▶ [AIM]: Copy out the text lines of the listing below word for word, omitting the pictures.

BEGIN RECORD EXTRACTS

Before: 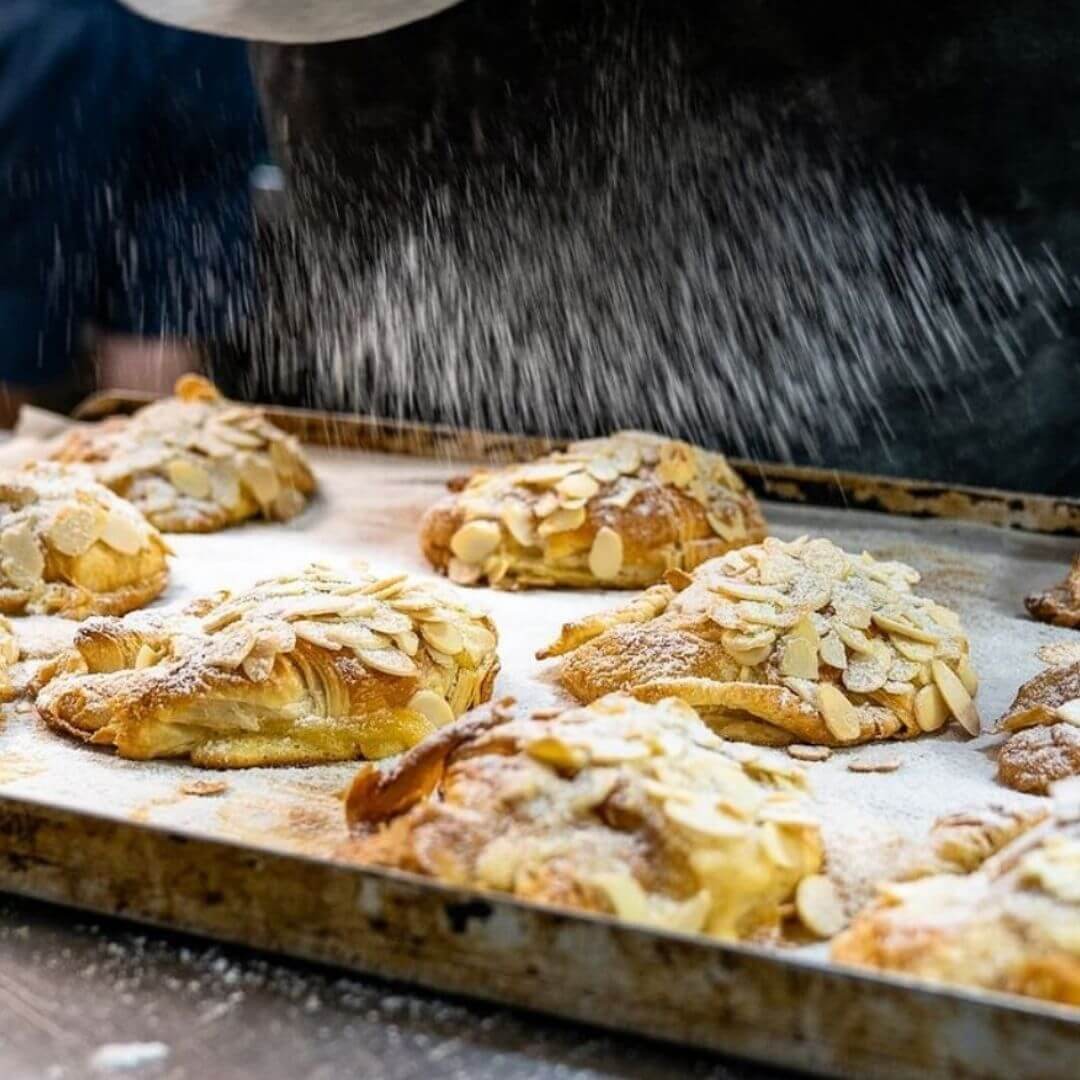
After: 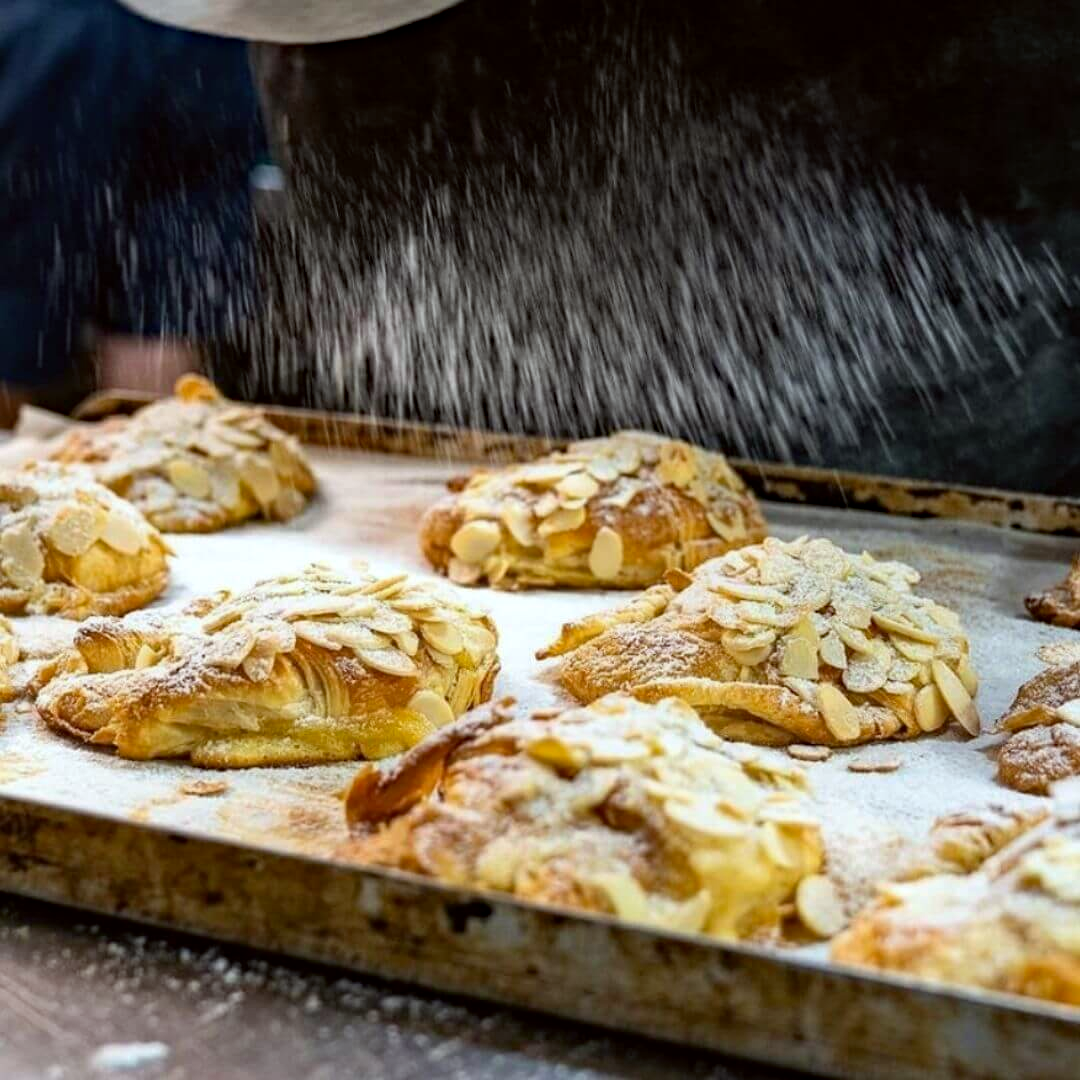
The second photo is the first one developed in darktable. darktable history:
color correction: highlights a* -2.98, highlights b* -2.15, shadows a* 2.01, shadows b* 2.67
haze removal: compatibility mode true, adaptive false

END RECORD EXTRACTS

▶ [SOLUTION FOR THIS TASK]:
Before: 
After: 
The second photo is the first one developed in darktable. darktable history:
color correction: highlights a* -2.98, highlights b* -2.15, shadows a* 2.01, shadows b* 2.67
haze removal: compatibility mode true, adaptive false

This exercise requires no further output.